Some of the technology updates colleges were able to make, in particular, have the potential to help their students for years to come.
“Now that colleges have made some of those investments, maybe there’s not as much need going forward,” Brock said. “At least they have some of the basic infrastructure in place.”
While online learning is no longer the same kind of necessity it was during the pandemic, he added, students benefit from community colleges having the long-term infrastructure to provide these options.
Such infrastructure “creates opportunities for students to take classes at times that are more convenient for them, to be able to work college into their work schedules or their parenting schedules.”
At the same time, the report revealed pervasive fears among community college leaders about the relief funds coming to an end.
Among college representatives surveyed, 89 percent reported feeling at least some concern about the funds dwindling. Three-fourths worried the end of COVID-19 relief funds would hamper their ability to provide emergency aid for students. And a small proportion, 15 percent, reported concerns about having to cut back on academic programs.
Brock believes those worries are founded, particularly when it comes to student aid. He emphasized that community college students, who are disproportionately from low-income backgrounds, still often need emergency cash.
“It’s those living costs, just being able to put food on the table, keep a roof over your head, pay the transportation costs to get to and from campus,” he said. Federal relief “gave colleges a lot more flexibility to address students who are having those kinds of struggles, and I think colleges are rightly worried about not being able to pay adequate attention to those needs now that funds are running out.”
A ‘Galvanizing’ Moment?
Even as COVID-19 relief funds wane, some see the financial outlook for community colleges improving due to other factors—and in ways that may alleviate concerns about continuing to meet students’ needs.
Baime said his impression is that, for many community college leaders, fears about funds ebbing and leaving gaps in their budgets didn’t materialize. Community college enrollments have been ticking up; some state and local budgets have been level, if not generous; and there’s a sense community colleges have “turned the corner,” he said.
Casey Sacks, president of BridgeValley Community and Technical College in West Virginia, said that’s been her own experience and that she’s “not nervous” that the college spent the last of its COVID-19 relief dollars. The funds paid for pandemic safety measures, IT infrastructure and a new learning management system, among other things, she said, and she intentionally didn’t use the money to fund new positions. That was to avoid putting roles at risk when the money ran dry.

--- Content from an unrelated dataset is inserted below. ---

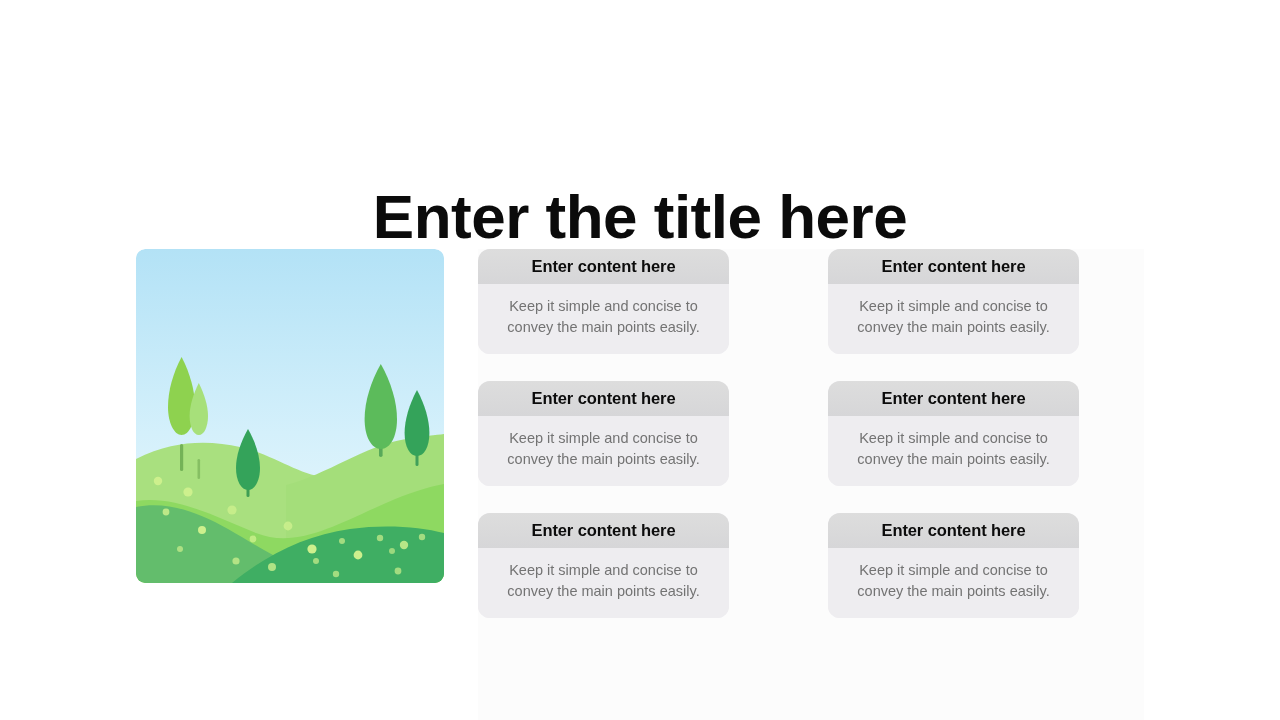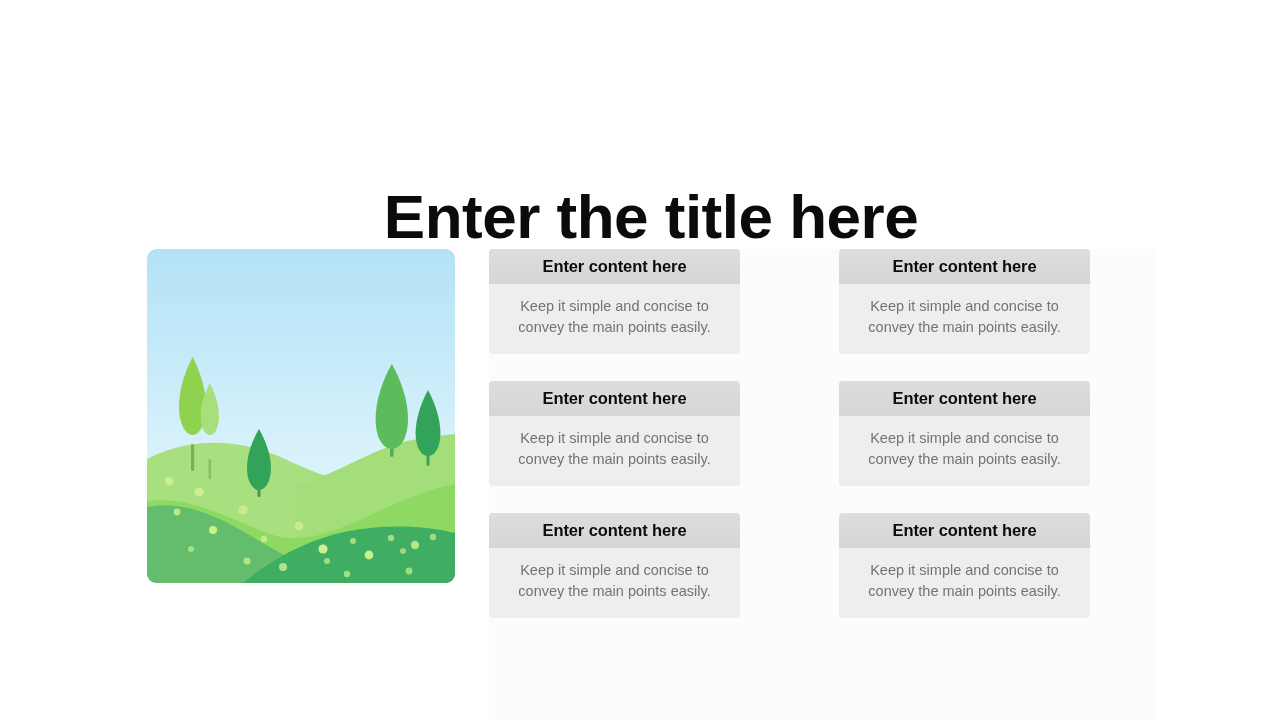"Enter the title here" .slide { margin-left: 11px -> none }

As far as Sacks is concerned, the funds got the college through the crisis, as intended, and now it’s back to business as usual.

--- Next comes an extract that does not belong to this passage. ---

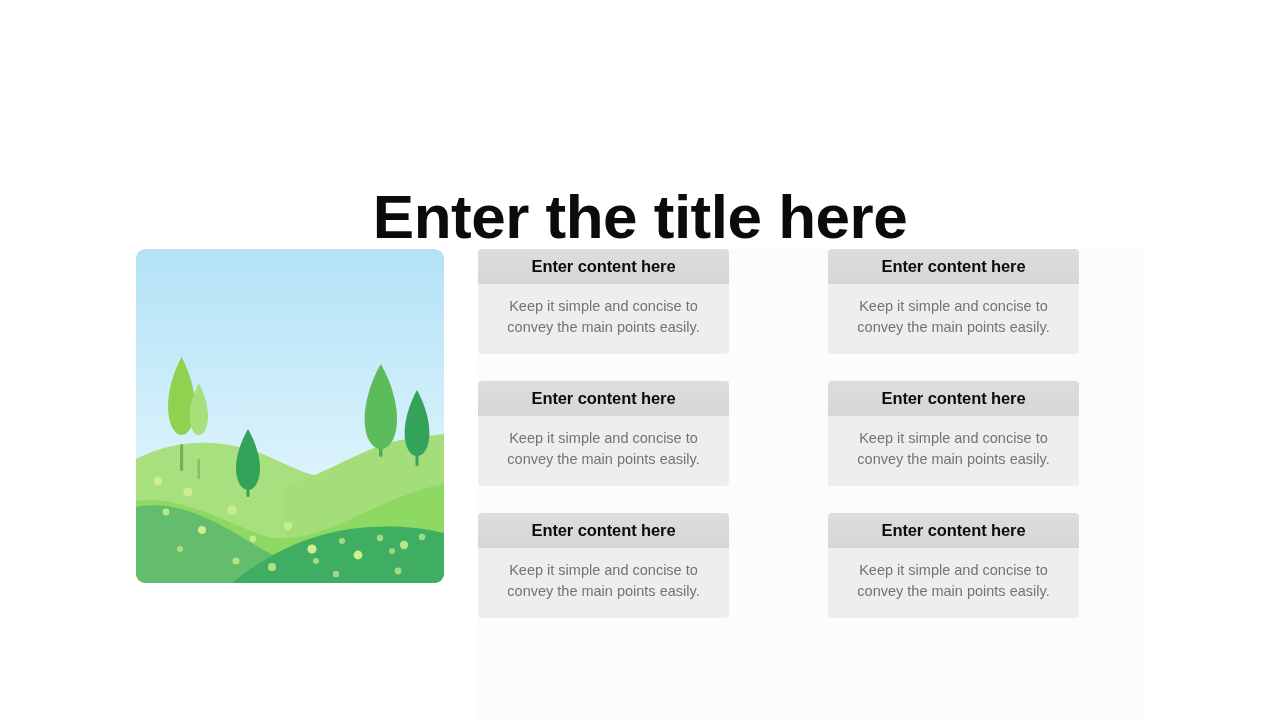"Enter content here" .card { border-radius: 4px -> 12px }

Still, a return to normal funding remains a frightening prospect to some.
Bauer, of East Central, said Missouri state funding to his institution dropped from about $6 million in 2002 to about $5.5 million in fiscal year 2025. The college raised tuition 48 percent over the past five years to make ends meet. He worries would-be students will perceive “what should be the accessible, affordable institution in their world” as “too expensive” and choose not to go to college at all.
As far as belt-tightening measures go, “I don’t know that there are any more notches left,” he said. He’s grateful COVID-19 relief funds paid for new technology, especially in rural Missouri, where not all students have broadband or laptops at home. But he said that infrastructure will require future updates and maintenance, all of which will add to the college’s costs.
Bauer hopes the good community colleges did with the influx of federal funds during the pandemic sends a message to state lawmakers and others that, in general, these institutions are worthy of more investment.
“That’s the systemic shift that needs to happen,” he said. “Maybe this provides a galvanizing moment for that discussion.”